Foucault, lui aussi, a rencontré des difficultés. Certains lecteurs pensaient que son compte rendu du pouvoir était si omniprésent que la résistance devenait inexplicable, comme s'il n'y avait pas d'extérieur à partir duquel la critique pouvait surgir. D'autres s'inquiétaient qu'en historicisant trop agressivement la vérité, il brouillait la distinction entre connaissance justifiée et simple domination. Les travaux ultérieurs de Foucault sur l'éthique ont tenté de répondre en partie à cela en étudiant comment les sujets se constituent eux-mêmes, mais la tension de base est restée : si l'on refuse les fondements transcendantaux, d'où vient la force normative ? Cette question importait dans des institutions concrètes, surtout là où la connaissance portait autorité. Les généalogies de Foucault sur les prisons, les cliniques et le discours sexuel ont montré comment les régimes de vérité se forment ; mais montrer comment ils se forment n'est pas encore montrer comment ils devraient être jugés. Le pouvoir critique du mouvement résidait dans l'exposition de la contingence de ce qui avait été considéré comme naturel. Sa vulnérabilité résidait dans la difficulté de traduire l'exposition en normativité.

La phrase de Lyotard sur l'incrédulité envers les métanarrations est également plus modeste que certaines appropriations ultérieures. Il ne recommandait pas un festin d'arbitraire sans fin. Il notait une condition dans laquelle les jeux de langage concurrents ne se soumettent plus à un seul tribunal dominant. Le problème est que cette pluralité même peut devenir un principe en soi, une nouvelle orthodoxie de la différence. Une fois cela arrivé, le postmodernisme peut sembler moins une libération qu'un style de résignation éduquée. Le point est affûté par la vie institutionnelle : les universités peuvent absorber le pluralisme dans les catalogues de cours, les musées peuvent transformer la fragmentation en design d'exposition, et l'édition peut emballer le scepticisme en une marque reconnaissable. Ce qui commence comme un argument contre la totalité peut devenir une habitude professionnelle. Le danger n'est pas seulement la fatigue intellectuelle. C'est la possibilité que la critique devienne un rôle social stable, qui reconnaît chaque fracture sans jamais exiger de réparation.

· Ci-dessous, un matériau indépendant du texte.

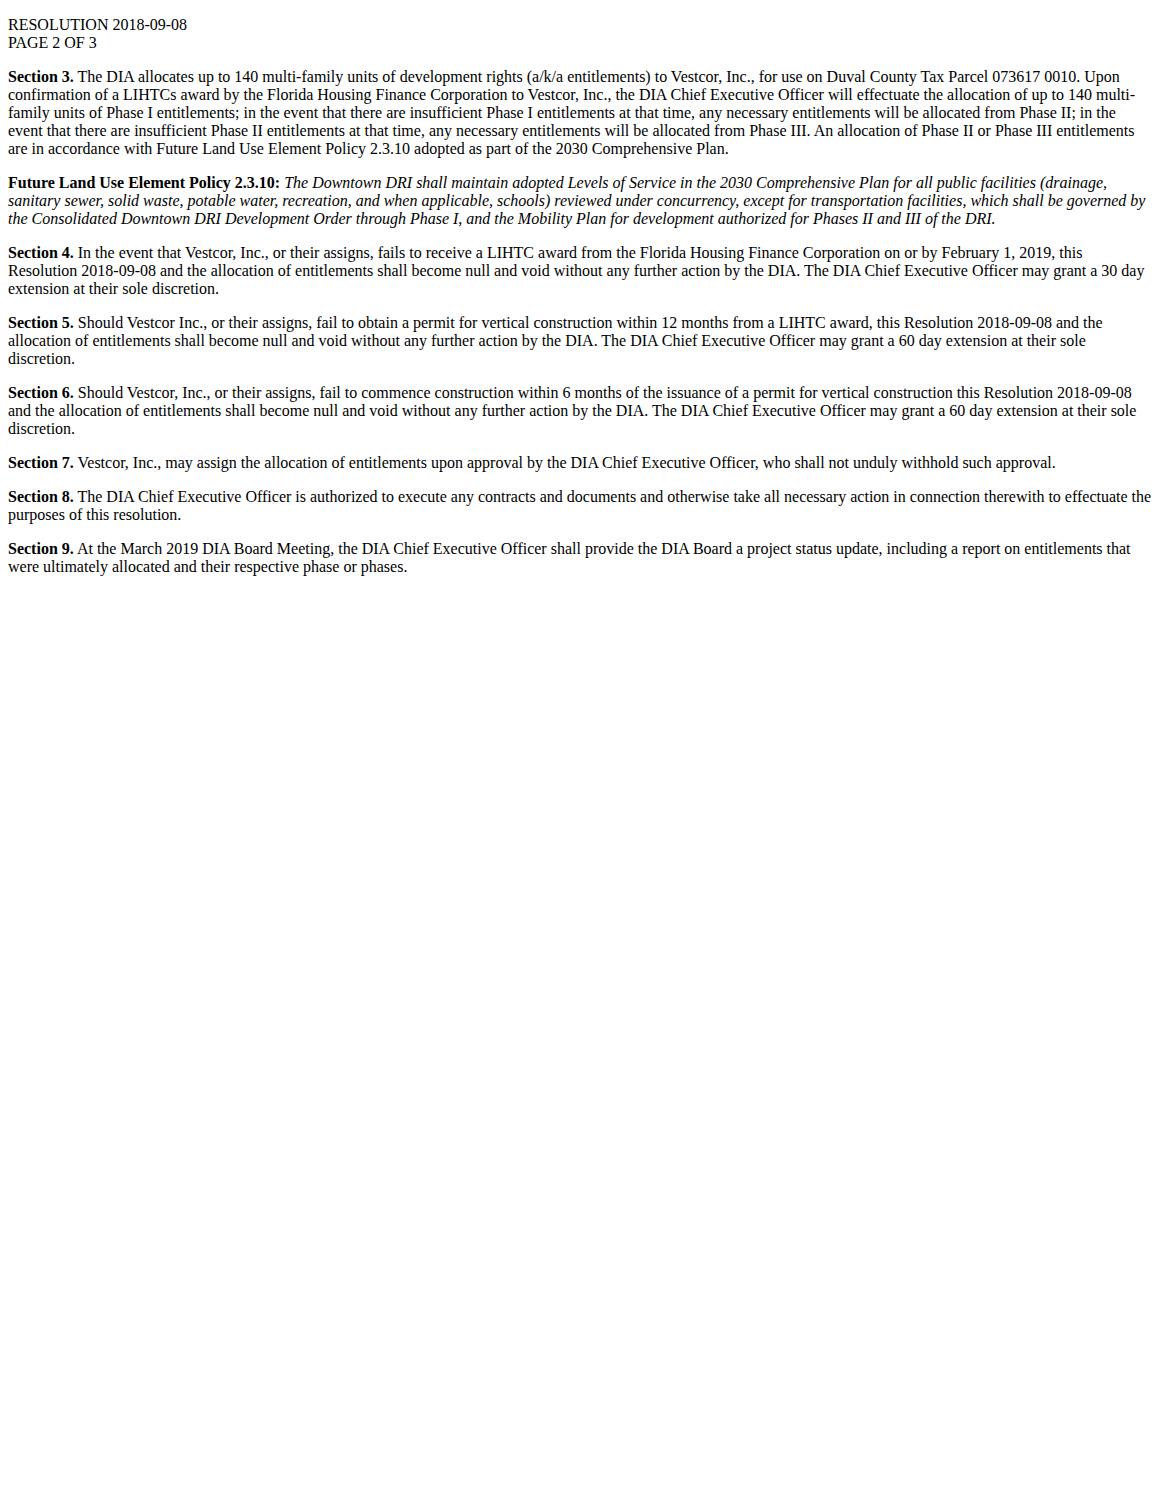RESOLUTION 2018-09-08
PAGE 2 OF 3
Section 3. The DIA allocates up to 140 multi-family units of development rights (a/k/a entitlements) to Vestcor, Inc., for use on Duval County Tax Parcel 073617 0010. Upon confirmation of a LIHTCs award by the Florida Housing Finance Corporation to Vestcor, Inc., the DIA Chief Executive Officer will effectuate the allocation of up to 140 multi-family units of Phase I entitlements; in the event that there are insufficient Phase I entitlements at that time, any necessary entitlements will be allocated from Phase II; in the event that there are insufficient Phase II entitlements at that time, any necessary entitlements will be allocated from Phase III. An allocation of Phase II or Phase III entitlements are in accordance with Future Land Use Element Policy 2.3.10 adopted as part of the 2030 Comprehensive Plan.
Future Land Use Element Policy 2.3.10: The Downtown DRI shall maintain adopted Levels of Service in the 2030 Comprehensive Plan for all public facilities (drainage, sanitary sewer, solid waste, potable water, recreation, and when applicable, schools) reviewed under concurrency, except for transportation facilities, which shall be governed by the Consolidated Downtown DRI Development Order through Phase I, and the Mobility Plan for development authorized for Phases II and III of the DRI.
Section 4. In the event that Vestcor, Inc., or their assigns, fails to receive a LIHTC award from the Florida Housing Finance Corporation on or by February 1, 2019, this Resolution 2018-09-08 and the allocation of entitlements shall become null and void without any further action by the DIA. The DIA Chief Executive Officer may grant a 30 day extension at their sole discretion.
Section 5. Should Vestcor Inc., or their assigns, fail to obtain a permit for vertical construction within 12 months from a LIHTC award, this Resolution 2018-09-08 and the allocation of entitlements shall become null and void without any further action by the DIA. The DIA Chief Executive Officer may grant a 60 day extension at their sole discretion.
Section 6. Should Vestcor, Inc., or their assigns, fail to commence construction within 6 months of the issuance of a permit for vertical construction this Resolution 2018-09-08 and the allocation of entitlements shall become null and void without any further action by the DIA. The DIA Chief Executive Officer may grant a 60 day extension at their sole discretion.
Section 7. Vestcor, Inc., may assign the allocation of entitlements upon approval by the DIA Chief Executive Officer, who shall not unduly withhold such approval.
Section 8. The DIA Chief Executive Officer is authorized to execute any contracts and documents and otherwise take all necessary action in connection therewith to effectuate the purposes of this resolution.
Section 9. At the March 2019 DIA Board Meeting, the DIA Chief Executive Officer shall provide the DIA Board a project status update, including a report on entitlements that were ultimately allocated and their respective phase or phases.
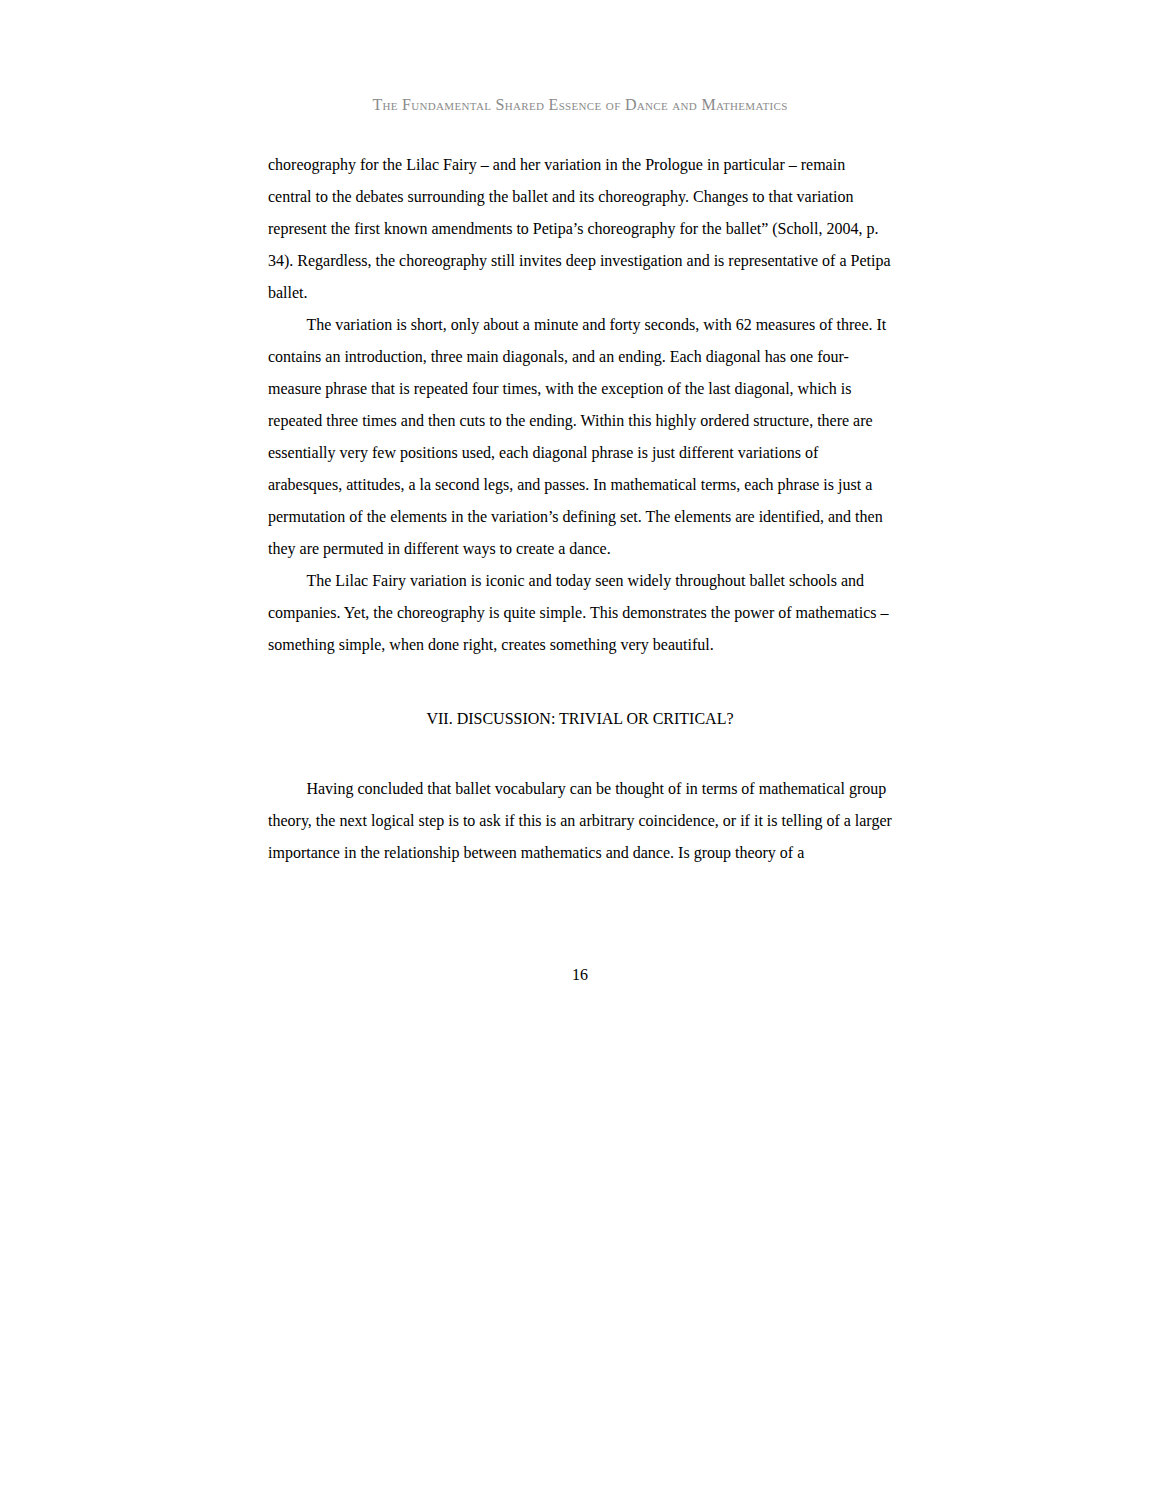The Fundamental Shared Essence of Dance and Mathematics
choreography for the Lilac Fairy – and her variation in the Prologue in particular – remain central to the debates surrounding the ballet and its choreography. Changes to that variation represent the first known amendments to Petipa’s choreography for the ballet” (Scholl, 2004, p. 34). Regardless, the choreography still invites deep investigation and is representative of a Petipa ballet.
The variation is short, only about a minute and forty seconds, with 62 measures of three. It contains an introduction, three main diagonals, and an ending. Each diagonal has one four-measure phrase that is repeated four times, with the exception of the last diagonal, which is repeated three times and then cuts to the ending. Within this highly ordered structure, there are essentially very few positions used, each diagonal phrase is just different variations of arabesques, attitudes, a la second legs, and passes. In mathematical terms, each phrase is just a permutation of the elements in the variation’s defining set. The elements are identified, and then they are permuted in different ways to create a dance.
The Lilac Fairy variation is iconic and today seen widely throughout ballet schools and companies. Yet, the choreography is quite simple. This demonstrates the power of mathematics – something simple, when done right, creates something very beautiful.
VII. Discussion: Trivial or Critical?
Having concluded that ballet vocabulary can be thought of in terms of mathematical group theory, the next logical step is to ask if this is an arbitrary coincidence, or if it is telling of a larger importance in the relationship between mathematics and dance. Is group theory of a
16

Une surprise historique a affûté la critique. Le mouvement qui avait autrefois semblé radical était de plus en plus discuté dans les universités, les galeries et les revues comme le dernier canon. Ce qui avait commencé comme une suspicion de l'autorité pouvait devenir un maniérisme accrédité. Ce sort ne réfutait pas les idées, mais il exposait une faiblesse humaine commune : même la critique des systèmes peut être systématisée. En ce sens, la trajectoire du postmodernisme ressemble à la vie institutionnelle de nombreuses avant-gardes du XXe siècle. Un langage né pour déstabiliser les formes officielles devient partie intégrante du programme officiel. Un style né contre le centre se retrouve logé dans les salles les plus visibles du centre. La transformation n'efface pas le défi original, mais elle change sa cible. Une fois que le mouvement est canonique, la question n'est plus de savoir s'il peut attaquer l'orthodoxie. C'est de savoir s'il peut encore se reconnaître lorsque l'orthodoxie a appris à parler son langage.

À un niveau plus profond, les objections demandent si le postmodernisme peut critiquer des vérités fixes sans introduire en contrebande un engagement fixe de sa part : envers la pluralité, l'anti-domination, l'indécidabilité, la dignité des voix marginales. La plupart des penseurs postmodernes ont accepté cette tension plutôt que d'y échapper. Ils n'ont pas offert une sortie pure des fondements ; ils ont proposé une manière de vivre après que les fondements aient perdu leur innocence. Le mouvement émerge du feu éprouvé, mais non sans égratignures. Ses critiques avaient raison de poser la question de l'autorité, car le postmodernisme dépend d'une norme qu'il ne peut finalement pas fonder sans contradiction : que les exclusions cachées comptent, que les vérités dominantes doivent être examinées, et que le monde n'est pas épuisé par les formes qui prétendent le décrire. C'est pourquoi le débat persiste. Les critiques du postmodernisme restent puissantes précisément là où elles demeurent incomplètes.